Tra un corto, un aperitivo, un omaggio, un dibattito e una passeggiata nel centro pesarese, il festival ha messo in mostra tra gli altri l'interessante Frammenti di scienze inesatte di Stefano Bessoni, viaggio dal sapore antico in un passato in cui l'orrore confluisce nella poesia, le presentazioni letterarie dei volumi Tokyo Syndrome, Corpi di pietra, Uno indiviso e Bloody Rainbow, un omaggio a Roger Fratter, alcuni corti del progetto Appuntamenti Letali tratti dai racconti di Alda Teodorani, la presentazione del Dvd Custodes Bestiae di Lorenzo Bianchini (il nostro maggior talento, sarebbe ora che qualche produttore investisse su di lui), una golosa incursione nel puro trash con la proiezione notturna de La croce delle sette pietre (aka La camorra contro il lupo mannaro) di Marco Antonio Andolfi, e la presenza di Anna Falchi quale madrina dell'ultima serata, una Falchi che ha impreziosito il festival pur deludendo per il proprio comportamento.

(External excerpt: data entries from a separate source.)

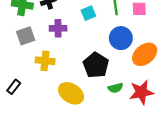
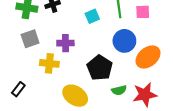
purple cross: (58, 28) -> (65, 43), moved

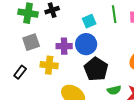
blue circle: (124, 41) -> (86, 44), moved
black rectangle: (18, 89) -> (20, 72), moved

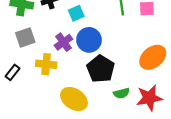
cyan square: (89, 21) -> (76, 13), moved
purple cross: (64, 46) -> (63, 42), turned -35

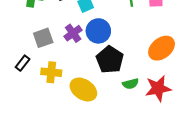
gray square: (25, 38) -> (43, 38), moved
yellow cross: (46, 64) -> (51, 72), moved

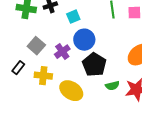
purple cross: (73, 33) -> (62, 52), moved
gray square: (43, 38) -> (36, 46), turned -30

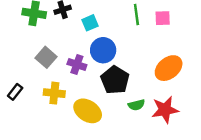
purple cross: (62, 52) -> (77, 64), turned -35
black rectangle: (18, 68) -> (15, 92), moved

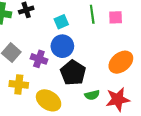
cyan square: (90, 23) -> (61, 22), moved

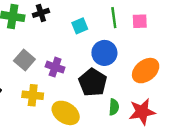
blue circle: (62, 46) -> (104, 53), moved
green semicircle: (92, 95) -> (114, 107), turned -72

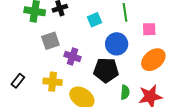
pink square: (140, 21) -> (149, 29), moved
gray square: (24, 60) -> (50, 41), moved, turned 30
black pentagon: (93, 82) -> (106, 70), turned -30

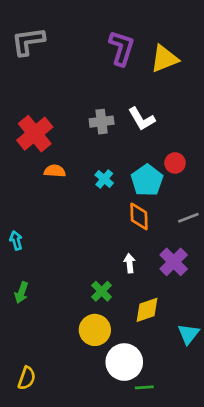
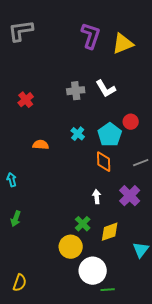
red cross: (35, 134) -> (26, 100), size x0.6
orange semicircle: (55, 171) -> (41, 145), moved
green cross: (102, 291) -> (83, 224), moved

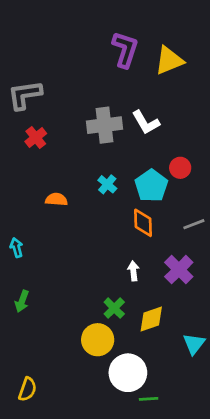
gray L-shape: (21, 31) -> (25, 95), moved
gray cross: (76, 91) -> (105, 125), size x1.4

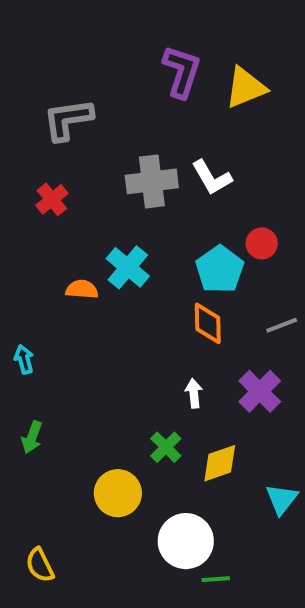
gray L-shape: (25, 95) -> (68, 120), moved
cyan cross: (107, 184) -> (128, 267), moved, size x1.5
yellow circle: (98, 340) -> (118, 493), moved
yellow semicircle: (27, 389) -> (40, 565), turned 135

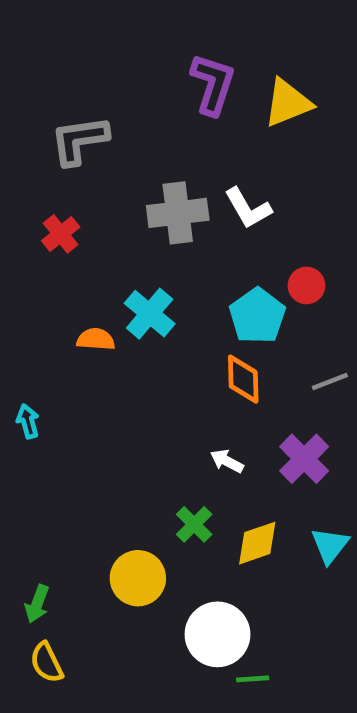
white arrow: (194, 393) -> (227, 461), turned -56
green arrow: (32, 437) -> (37, 604), moved
cyan triangle: (282, 499) -> (330, 545), moved

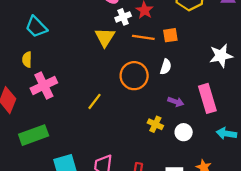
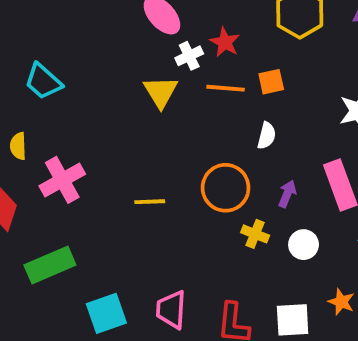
yellow semicircle: (27, 59) -> (18, 146), moved
orange circle: (134, 76) -> (226, 188), moved
yellow line: (95, 101) -> (150, 202), turned 54
purple arrow: (176, 102) -> (287, 194), turned -84

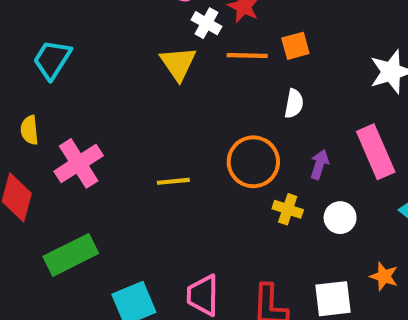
white cross: (189, 56) -> (206, 23), turned -32
cyan trapezoid: (43, 81) -> (52, 60), turned 84

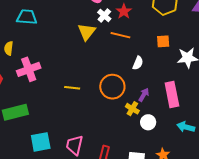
orange square: (295, 46) -> (163, 41), moved
cyan trapezoid: (52, 60) -> (27, 17), turned 50
yellow cross: (288, 209) -> (132, 109), moved

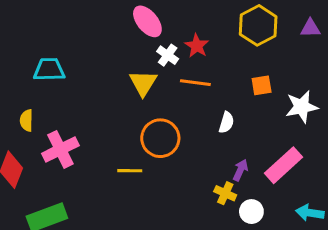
orange circle: (112, 87) -> (160, 138), moved
pink rectangle: (172, 94) -> (283, 165), turned 65

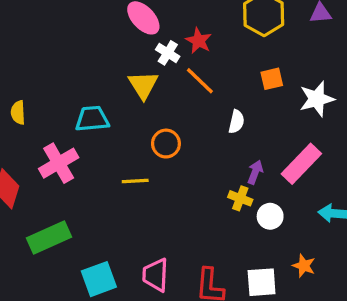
cyan trapezoid: (49, 70) -> (92, 119), moved
orange line: (195, 83) -> (200, 81), turned 40
yellow semicircle: (26, 120) -> (18, 113), moved
orange circle: (160, 138) -> (166, 144), size x0.7

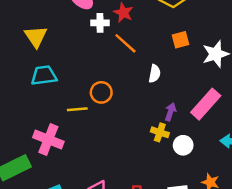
white cross: (168, 53) -> (100, 23), turned -30
yellow triangle: (143, 85) -> (36, 36), moved
pink cross: (59, 163) -> (48, 140), moved, turned -36
yellow line: (135, 181) -> (77, 109), moved

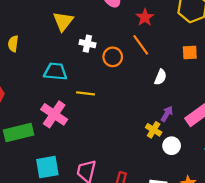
white cross: (100, 23) -> (87, 44), moved
cyan trapezoid: (44, 76) -> (55, 72), moved
orange circle: (101, 92) -> (113, 57), moved

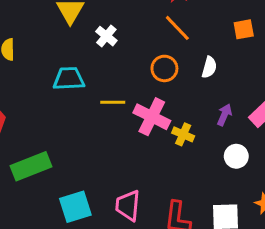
white cross: (87, 44) -> (106, 36), turned 35
orange circle: (113, 57) -> (164, 68), moved
pink cross: (54, 114) -> (152, 117), moved
yellow cross: (154, 130) -> (183, 134), moved

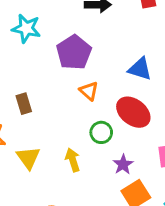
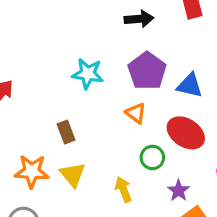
cyan star: (26, 28) -> (88, 74), moved
purple pentagon: (74, 52) -> (147, 71), moved
yellow triangle: (28, 158) -> (73, 175), moved

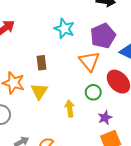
orange triangle: (136, 113) -> (89, 61), size x1.5

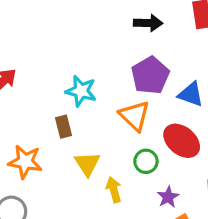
cyan star: (64, 29) -> (81, 91), moved
yellow triangle: (39, 91) -> (87, 164), moved

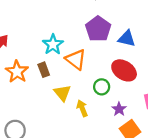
cyan star: (81, 91) -> (53, 44), turned 30
orange triangle: (134, 116) -> (76, 59), moved
orange star: (25, 162) -> (17, 72), moved, turned 30

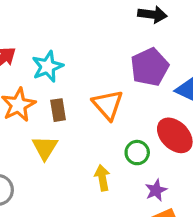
cyan star: (53, 44) -> (48, 66), moved
yellow triangle: (62, 93) -> (45, 148), moved

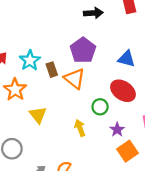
purple pentagon: (150, 67) -> (83, 50), moved
brown rectangle: (58, 110) -> (52, 70), moved

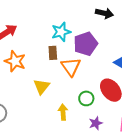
cyan star: (30, 60) -> (61, 32), moved
orange star: (15, 90) -> (15, 61), turned -30
yellow triangle: (38, 115) -> (42, 87), moved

Infine restano solo gli applausi, per Ivan Italiani, Mauro Giorgio e Michele Rossi, fondatori del Cineclub Shining e organizzatori del festival, che in mezzo a mille (anzi, diecimila) difficoltà hanno messo il cuore e l'anima affinchè questa manifestazione sopravvivesse e riuscisse nel miglior modo possibile. Necessitano del sostegno assoluto e indiscriminato di chiunque ami il cinema come lo amano loro.


All'anno prossimo, sperando che le istituzioni diano finalmente un maggior aiuto, e che il PesarHorrorFest resista, germogli e cresca come merita.